The study also cites “the general assumption among both physicians and patients that more medical care means better care; the marked variations in supply that emerge in an unplanned marketplace; and a fee-for-service payment system that rewards providers for staying busy. Physicians adapt their practice subliminally to the available resources.”
The fee-for-service system and medical culture ensure that available capacity, for both hospital beds and physician services, is utilized, the study says. “When patients experience acute episodes of their underlying chronic illnesses, most physicians continue to believe that more intensive care is better; the availability of inpatient beds makes the use of the hospital the path of least resistance, even when other sites of care are in place,” the study states.
Goodman says that this issue cuts to health plans’ efforts to purchase services with the best value.
“Typically this is done at present by just looking at the cost of a single health care event, such as an episode of surgery,” says Goodman, “where our [Dartmouth’s] emphasis has been on the efficiency of the longitudinal care of patients.”
The study tracks the difference in care for patients with chronic disease in which the outcomes are known, saying that “by looking at care delivered during fixed intervals of time before death, we can say with assurance that the prognosis of all the patients is identical: All were dead after the interval of observation.”
Says Goodman: “A great deal of variation in cost was found. So selective purchasing or directing patients to more efficient providers over time would have great potential for saving money. At the same time, there doesn’t need to be any sacrifice in terms of quality of care. The emphasis on costs longitudinally for chronic illness is very important for plans and payers to pay attention to.

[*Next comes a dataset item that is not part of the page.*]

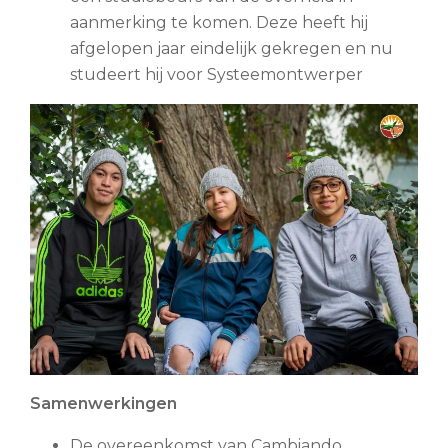
aanmerking te komen. Deze heeft hij
afgelopen jaar eindelijk gekregen en nu
studeert hij voor Systeemontwerper
Samenwerkingen
De overeenkomst van Cambiando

Health plans should want to contract with hospitals that place more emphasis on ambulatory care, says Goodman. Insurers should worry less about the price of a day’s stay at a certain hospital. Instead, they should concern themselves with whether it is an institution where there is a high predilection for hospitalization in the first place.
“There’s been a robust literature indicating that many patients will do just as well not in the hospital,” says Goodman. “Being in the hospital can be a great benefit for the right patient, but has its obvious downsides. More and more, there are concerns about hospital-acquired infections, medication errors. No one should be interested in exposing patients to hospital environments when good alternatives exist.”
“When capacity is added, more beds or ICU units or physicians, it is inevitably health plans that are going to pay for it,” says David Goodman, MD, a co-author of the Dartmouth Atlas.